Cost of Professional Development
Prices for training vary based on group size and participant role.
Contact the publisher for the most updated information on costs of the curriculum and current professional development offerings.
Availability in Other Languages
The curriculum materials are not available in other languages.
Target Age
Home-based programs for families with children 3–5 years old
Curriculum Materials Reviewed by Raters
Materials from Growing Great Kids™ for Preschoolers were reviewed in 2018. These materials included:
- Growing Great Kids™ for Preschoolers in Home Visiting Programs Curriculum Manual
- Growing Great Kids™ for Preschoolers: Learning Pods for 3-Year-Olds
- Growing Great Kids™ for Preschoolers: Learning Pods for 4- & 5-Year-Olds
- Growing Great Families: A Family Strengthening, Stress Management, and Life Skills Curriculum
Criterion 1
Evidence Base for Child Outcomes
Evidence from research demonstrates that the curriculum has been associated with positive child outcomes. The curriculum has been implemented and directly studied in early childhood home visiting programs, and the research showed significant, positive effects on child outcomes. Evidence of effectiveness has been obtained in rigorous research studies, such as randomized controlled trials or regression discontinuity designs. Research studies on the curriculum have optimally included multiple, diverse groups of children and families.
At the time of this review, there are no available published research studies on Growing Great Kids™ for Preschoolers. However, there is some evidence that participation in programs using Growing Great Kids™: Prenatal–36 months is associated with positive child outcomes. Research investigating Growing Great Kids™ for Preschoolers is needed in order to establish evidence for positive effects on children's learning outcomes.
For information on Growing Great Kids™ as a parenting curriculum, please see the Parenting Curricula for Home-Based Delivery Database.
Criterion 2
Research-Based Curriculum
The curriculum provides research-based content and parenting practices to support children's development and learning. A research-based home visiting curriculum is consistent with research on effective home visiting and parenting practices. Specifically, it promotes home visiting practices and interactions that research has shown to be effective in engaging parents and families. Additionally, a research-based home visiting curriculum promotes parenting knowledge, attitudes, and practices that are shown to support children's learning and development.
Home Visiting Practices and Interactions: The curriculum consistently promotes home visiting practices and interactions that research has shown to be effective in engaging families. The curriculum supports home visitors to build trusting and positive relationships with families, particularly through the proposed structure of home visits. For example, each home visit starts with "Making Connections," a time for home visitors and families to check in on how families are doing. The curriculum also encourages home visitors to use a strengths-based approach with families to build relationships and affirm parental competence (e.g., materials emphasize "accentuating the positives" while working with families). However, Growing Great Kids™ for Preschoolers lacks adequate guidance for home visitors on how to follow the family's lead and jointly plan home visits.

───

# Directions
Edit the curriculum review from "Contact the publisher" to "in other languages." so that "developer" replaces "publisher", and give that part again. The data after this point comes from a different source than the curriculum review.

# Data provided
───

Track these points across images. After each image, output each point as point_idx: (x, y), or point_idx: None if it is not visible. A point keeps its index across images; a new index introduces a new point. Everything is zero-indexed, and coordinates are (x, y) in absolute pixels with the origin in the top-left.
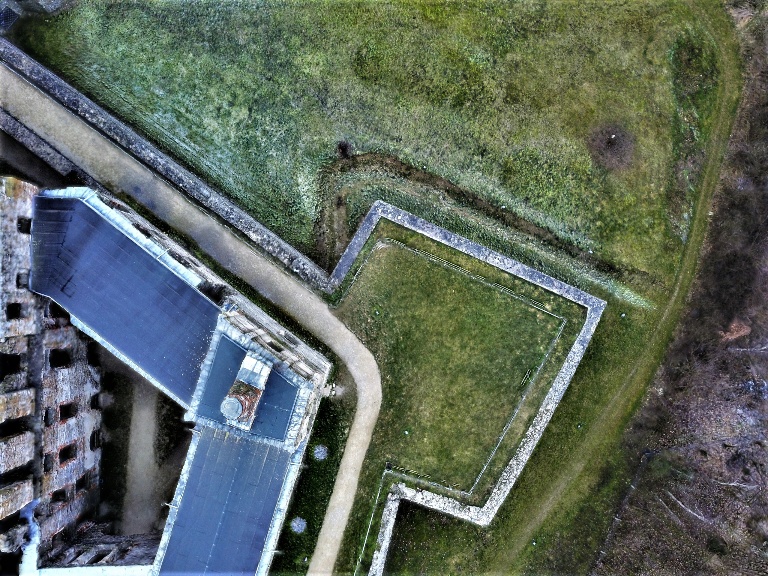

───

# Result
Contact the developer for the most updated information on costs of the curriculum and current professional development offerings.
Availability in Other Languages
The curriculum materials are not available in other languages.